» What to produce: Identify each line in the listing below that contains the word "Imagine", treating uppercase and lowercase as different, and copy every such line in full.

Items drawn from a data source
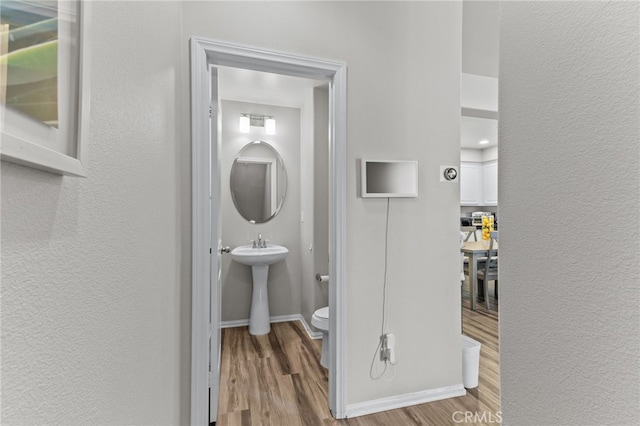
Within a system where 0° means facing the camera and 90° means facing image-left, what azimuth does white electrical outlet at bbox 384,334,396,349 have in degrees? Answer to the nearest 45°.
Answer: approximately 315°

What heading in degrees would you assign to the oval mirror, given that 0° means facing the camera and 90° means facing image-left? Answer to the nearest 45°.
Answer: approximately 0°

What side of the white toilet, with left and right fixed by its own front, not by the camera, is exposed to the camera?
left

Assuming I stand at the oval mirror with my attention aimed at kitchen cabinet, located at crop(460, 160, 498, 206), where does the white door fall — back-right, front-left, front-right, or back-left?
back-right

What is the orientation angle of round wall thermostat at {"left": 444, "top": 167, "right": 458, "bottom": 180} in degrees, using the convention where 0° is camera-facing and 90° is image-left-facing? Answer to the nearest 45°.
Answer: approximately 315°

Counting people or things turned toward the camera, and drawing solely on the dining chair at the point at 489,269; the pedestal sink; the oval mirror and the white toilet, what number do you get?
2

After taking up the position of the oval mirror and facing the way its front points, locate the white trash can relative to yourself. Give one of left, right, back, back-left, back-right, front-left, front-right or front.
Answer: front-left

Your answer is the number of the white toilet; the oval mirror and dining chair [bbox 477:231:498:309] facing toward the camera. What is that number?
1

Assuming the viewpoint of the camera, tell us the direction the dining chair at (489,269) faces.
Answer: facing away from the viewer and to the left of the viewer

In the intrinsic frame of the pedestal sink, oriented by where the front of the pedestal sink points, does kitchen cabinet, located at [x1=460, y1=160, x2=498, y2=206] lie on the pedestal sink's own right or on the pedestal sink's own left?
on the pedestal sink's own left

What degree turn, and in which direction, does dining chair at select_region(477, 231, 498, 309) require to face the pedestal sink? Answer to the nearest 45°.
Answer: approximately 90° to its left

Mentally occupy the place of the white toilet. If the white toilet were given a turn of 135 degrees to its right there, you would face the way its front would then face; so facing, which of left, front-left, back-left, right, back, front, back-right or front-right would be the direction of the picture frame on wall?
back-right

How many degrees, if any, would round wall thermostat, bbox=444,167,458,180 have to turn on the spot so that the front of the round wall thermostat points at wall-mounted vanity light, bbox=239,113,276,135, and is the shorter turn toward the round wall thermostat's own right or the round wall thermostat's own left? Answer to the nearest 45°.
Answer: approximately 135° to the round wall thermostat's own right

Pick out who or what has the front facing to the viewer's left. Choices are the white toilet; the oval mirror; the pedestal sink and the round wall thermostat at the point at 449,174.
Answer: the white toilet

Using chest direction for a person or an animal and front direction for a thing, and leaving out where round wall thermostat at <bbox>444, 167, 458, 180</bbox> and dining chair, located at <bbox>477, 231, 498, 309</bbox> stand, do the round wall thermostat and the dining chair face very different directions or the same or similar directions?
very different directions
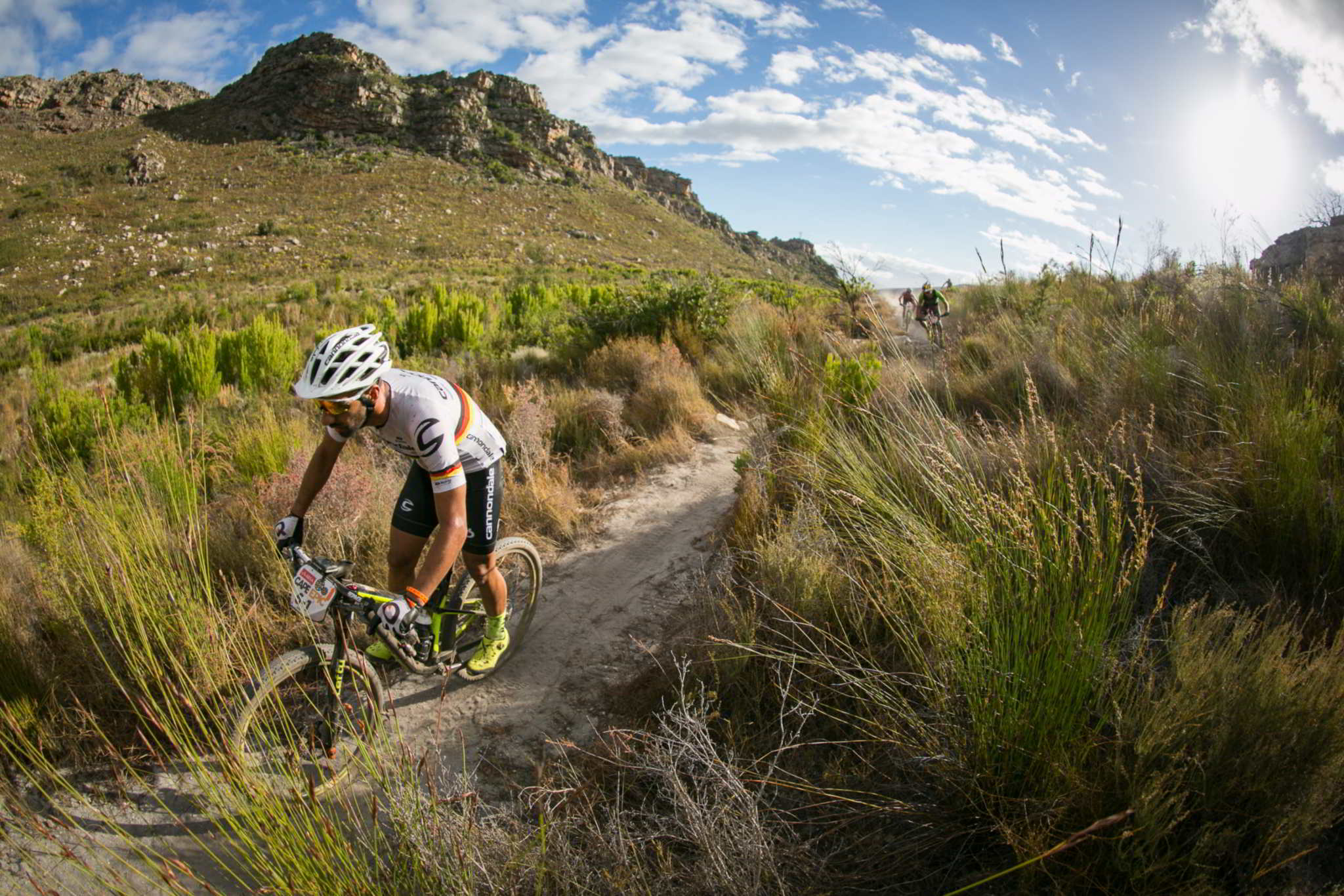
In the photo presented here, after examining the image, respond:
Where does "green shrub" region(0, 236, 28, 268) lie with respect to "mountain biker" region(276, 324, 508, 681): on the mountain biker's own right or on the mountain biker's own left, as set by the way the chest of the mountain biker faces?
on the mountain biker's own right

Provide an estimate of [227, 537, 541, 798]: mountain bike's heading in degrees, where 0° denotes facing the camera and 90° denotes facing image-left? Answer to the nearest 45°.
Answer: approximately 45°

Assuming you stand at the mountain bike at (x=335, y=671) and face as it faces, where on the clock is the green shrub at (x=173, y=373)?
The green shrub is roughly at 4 o'clock from the mountain bike.

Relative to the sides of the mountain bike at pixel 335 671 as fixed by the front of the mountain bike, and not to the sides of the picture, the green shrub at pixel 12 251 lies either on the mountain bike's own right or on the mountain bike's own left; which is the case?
on the mountain bike's own right

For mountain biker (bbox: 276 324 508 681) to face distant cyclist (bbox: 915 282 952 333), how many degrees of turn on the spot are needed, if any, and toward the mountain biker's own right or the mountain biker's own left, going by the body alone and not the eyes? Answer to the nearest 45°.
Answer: approximately 180°

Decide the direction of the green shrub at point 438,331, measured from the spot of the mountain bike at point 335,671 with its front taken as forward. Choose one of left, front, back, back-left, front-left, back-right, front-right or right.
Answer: back-right

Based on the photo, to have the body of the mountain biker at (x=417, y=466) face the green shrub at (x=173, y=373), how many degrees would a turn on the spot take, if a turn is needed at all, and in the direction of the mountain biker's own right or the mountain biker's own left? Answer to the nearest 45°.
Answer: approximately 135° to the mountain biker's own right

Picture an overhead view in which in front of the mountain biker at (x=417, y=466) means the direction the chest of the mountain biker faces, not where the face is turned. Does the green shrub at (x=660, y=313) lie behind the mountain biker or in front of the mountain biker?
behind
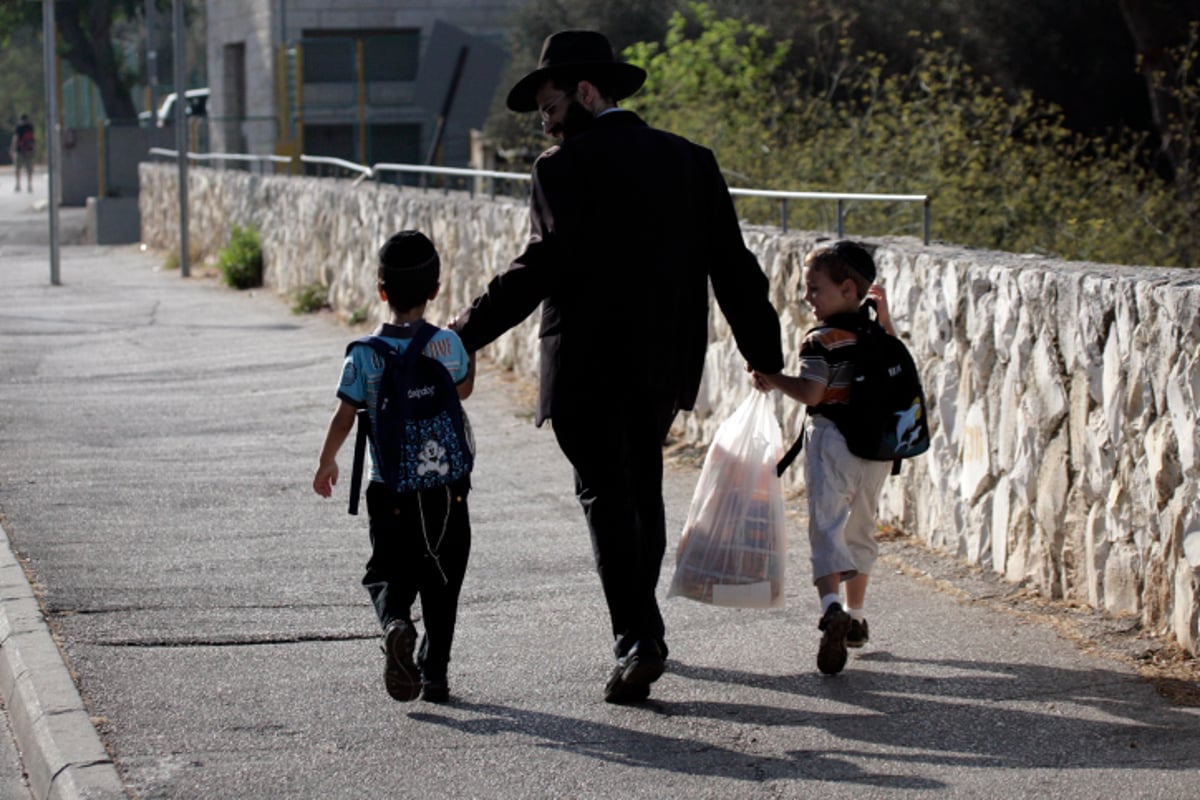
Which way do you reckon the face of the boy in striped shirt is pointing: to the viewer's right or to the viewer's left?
to the viewer's left

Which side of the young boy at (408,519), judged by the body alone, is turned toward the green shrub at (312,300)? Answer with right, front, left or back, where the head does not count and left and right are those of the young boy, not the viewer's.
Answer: front

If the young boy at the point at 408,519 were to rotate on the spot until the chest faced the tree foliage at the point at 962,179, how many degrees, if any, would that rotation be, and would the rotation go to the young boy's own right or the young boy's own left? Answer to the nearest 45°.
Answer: approximately 45° to the young boy's own right

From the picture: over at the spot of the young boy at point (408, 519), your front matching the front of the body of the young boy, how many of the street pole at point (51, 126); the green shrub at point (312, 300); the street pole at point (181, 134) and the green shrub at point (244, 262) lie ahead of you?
4

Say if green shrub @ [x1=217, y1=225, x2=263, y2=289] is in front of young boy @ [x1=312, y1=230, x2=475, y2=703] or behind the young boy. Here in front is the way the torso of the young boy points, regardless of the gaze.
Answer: in front

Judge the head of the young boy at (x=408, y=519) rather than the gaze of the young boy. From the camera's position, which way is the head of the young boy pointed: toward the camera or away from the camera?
away from the camera

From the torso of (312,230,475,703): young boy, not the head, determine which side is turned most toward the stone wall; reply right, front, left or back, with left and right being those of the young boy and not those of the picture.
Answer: right

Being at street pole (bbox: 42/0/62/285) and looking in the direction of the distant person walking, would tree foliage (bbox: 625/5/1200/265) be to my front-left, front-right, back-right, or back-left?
back-right

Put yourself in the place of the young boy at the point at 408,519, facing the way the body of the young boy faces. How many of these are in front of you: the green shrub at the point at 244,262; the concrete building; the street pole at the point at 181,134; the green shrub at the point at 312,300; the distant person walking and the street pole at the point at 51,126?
6

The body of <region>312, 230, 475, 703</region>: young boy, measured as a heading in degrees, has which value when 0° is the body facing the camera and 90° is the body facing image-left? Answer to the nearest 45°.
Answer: approximately 180°

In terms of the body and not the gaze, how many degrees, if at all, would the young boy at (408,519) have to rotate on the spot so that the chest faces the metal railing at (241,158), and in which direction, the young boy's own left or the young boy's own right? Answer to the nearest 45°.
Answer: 0° — they already face it

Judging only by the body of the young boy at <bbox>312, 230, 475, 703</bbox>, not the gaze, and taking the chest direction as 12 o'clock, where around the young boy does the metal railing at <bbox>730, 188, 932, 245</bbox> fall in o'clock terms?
The metal railing is roughly at 1 o'clock from the young boy.

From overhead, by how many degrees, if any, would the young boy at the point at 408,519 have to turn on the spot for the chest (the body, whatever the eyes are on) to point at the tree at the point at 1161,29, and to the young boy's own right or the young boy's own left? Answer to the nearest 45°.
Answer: approximately 45° to the young boy's own right

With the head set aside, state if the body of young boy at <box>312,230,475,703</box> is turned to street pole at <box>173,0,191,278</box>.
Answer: yes
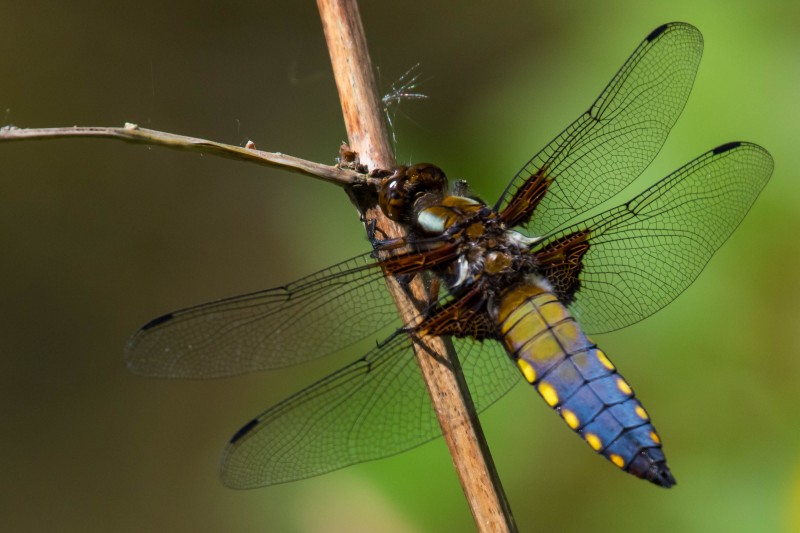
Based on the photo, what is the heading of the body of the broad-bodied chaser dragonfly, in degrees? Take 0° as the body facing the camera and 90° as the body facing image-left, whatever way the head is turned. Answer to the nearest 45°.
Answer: approximately 135°
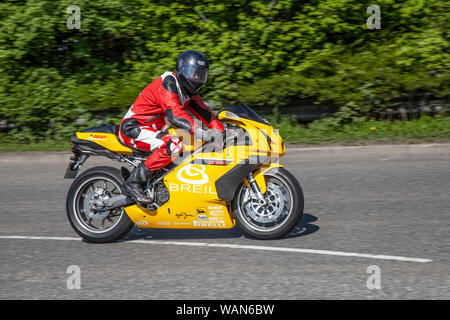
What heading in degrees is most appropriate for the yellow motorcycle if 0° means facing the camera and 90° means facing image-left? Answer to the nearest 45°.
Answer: approximately 270°
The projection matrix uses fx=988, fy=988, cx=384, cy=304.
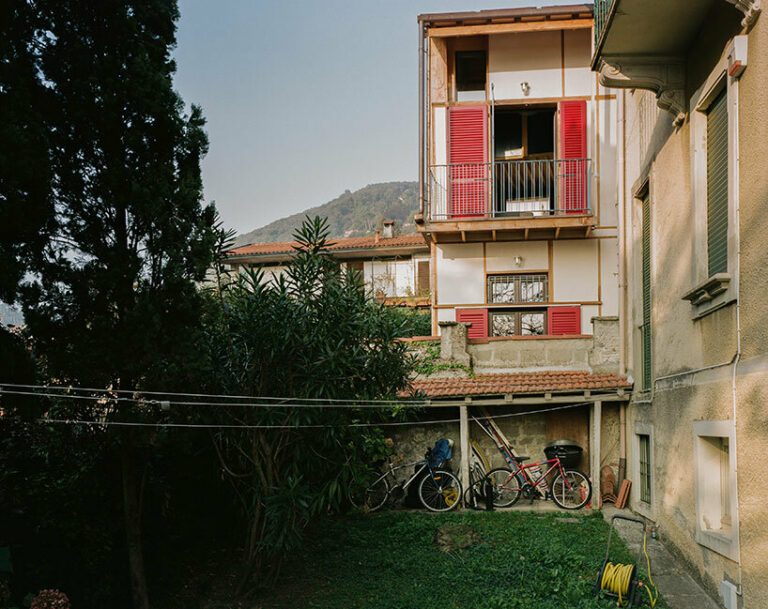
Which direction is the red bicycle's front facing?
to the viewer's right

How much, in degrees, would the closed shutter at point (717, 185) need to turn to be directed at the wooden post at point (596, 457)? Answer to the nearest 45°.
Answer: approximately 90° to its right

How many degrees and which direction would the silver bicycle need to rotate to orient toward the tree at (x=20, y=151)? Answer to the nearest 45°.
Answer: approximately 135° to its right

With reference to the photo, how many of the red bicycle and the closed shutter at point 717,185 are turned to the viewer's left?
1

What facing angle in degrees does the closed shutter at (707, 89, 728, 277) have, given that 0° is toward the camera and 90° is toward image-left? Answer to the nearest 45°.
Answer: approximately 90°

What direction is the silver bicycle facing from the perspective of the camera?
to the viewer's right

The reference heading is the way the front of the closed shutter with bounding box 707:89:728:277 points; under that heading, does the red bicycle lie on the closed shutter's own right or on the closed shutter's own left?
on the closed shutter's own right
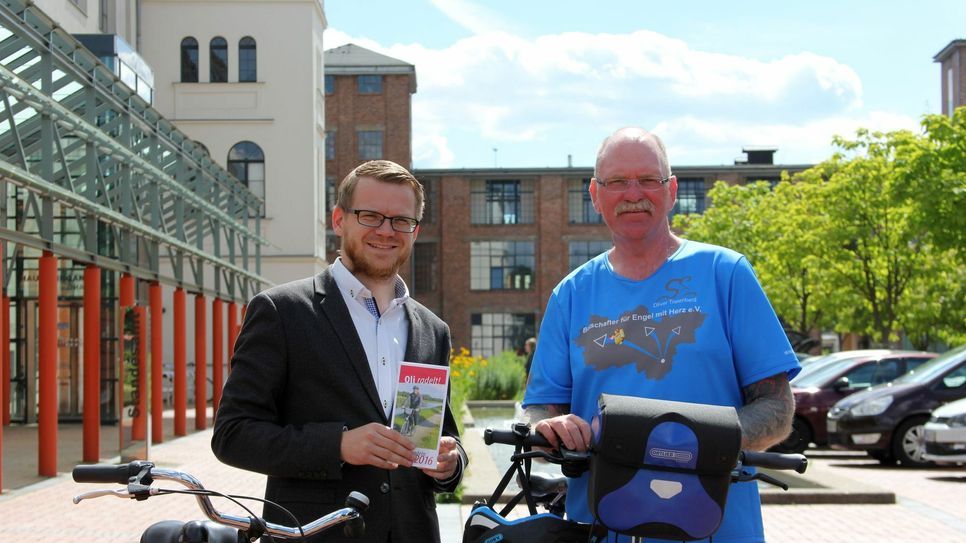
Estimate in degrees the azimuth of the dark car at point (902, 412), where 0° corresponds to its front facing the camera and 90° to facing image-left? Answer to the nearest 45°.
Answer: approximately 45°

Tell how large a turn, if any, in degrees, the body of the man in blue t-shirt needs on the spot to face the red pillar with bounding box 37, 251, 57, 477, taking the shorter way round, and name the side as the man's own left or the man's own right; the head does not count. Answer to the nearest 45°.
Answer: approximately 135° to the man's own right

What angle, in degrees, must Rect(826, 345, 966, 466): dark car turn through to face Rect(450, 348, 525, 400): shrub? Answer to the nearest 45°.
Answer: approximately 90° to its right

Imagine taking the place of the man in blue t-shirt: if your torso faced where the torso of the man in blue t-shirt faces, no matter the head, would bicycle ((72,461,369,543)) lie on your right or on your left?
on your right

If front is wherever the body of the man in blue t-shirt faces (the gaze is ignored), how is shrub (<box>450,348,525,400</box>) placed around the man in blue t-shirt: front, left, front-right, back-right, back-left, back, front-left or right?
back

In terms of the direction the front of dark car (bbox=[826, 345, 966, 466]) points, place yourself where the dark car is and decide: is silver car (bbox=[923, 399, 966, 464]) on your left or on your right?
on your left

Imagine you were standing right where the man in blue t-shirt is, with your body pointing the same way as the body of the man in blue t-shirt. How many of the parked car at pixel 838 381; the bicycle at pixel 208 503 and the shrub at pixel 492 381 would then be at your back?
2

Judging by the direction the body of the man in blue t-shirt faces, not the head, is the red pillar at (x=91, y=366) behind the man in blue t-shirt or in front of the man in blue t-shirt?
behind

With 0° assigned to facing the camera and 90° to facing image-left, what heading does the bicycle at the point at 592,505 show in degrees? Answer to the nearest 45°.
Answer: approximately 315°

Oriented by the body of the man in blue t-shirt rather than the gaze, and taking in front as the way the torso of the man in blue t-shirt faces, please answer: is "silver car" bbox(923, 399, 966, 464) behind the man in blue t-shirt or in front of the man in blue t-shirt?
behind
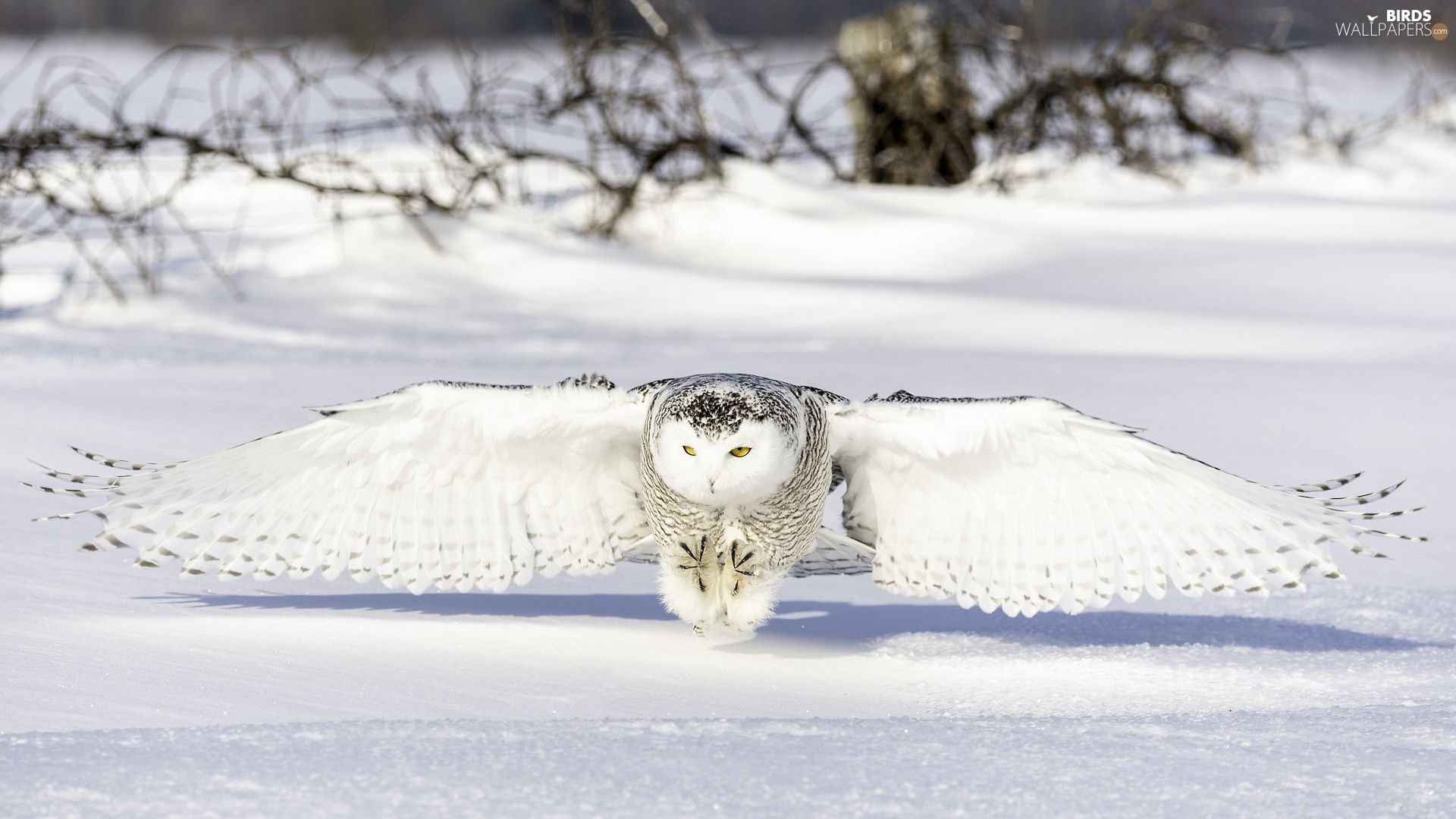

» Task result:
Imagine taking the place of the man in blue t-shirt: if your torso faced where the torso of the man in blue t-shirt faces, no matter the head, would bicycle ((72,461,369,543)) lie on your right or on your left?
Imagine you were standing right where the man in blue t-shirt is, with your body pointing the same way as the body of the man in blue t-shirt. How many of the parked car at pixel 838 381; the bicycle at pixel 208 503 and the shrub at pixel 492 381 would then be at your back?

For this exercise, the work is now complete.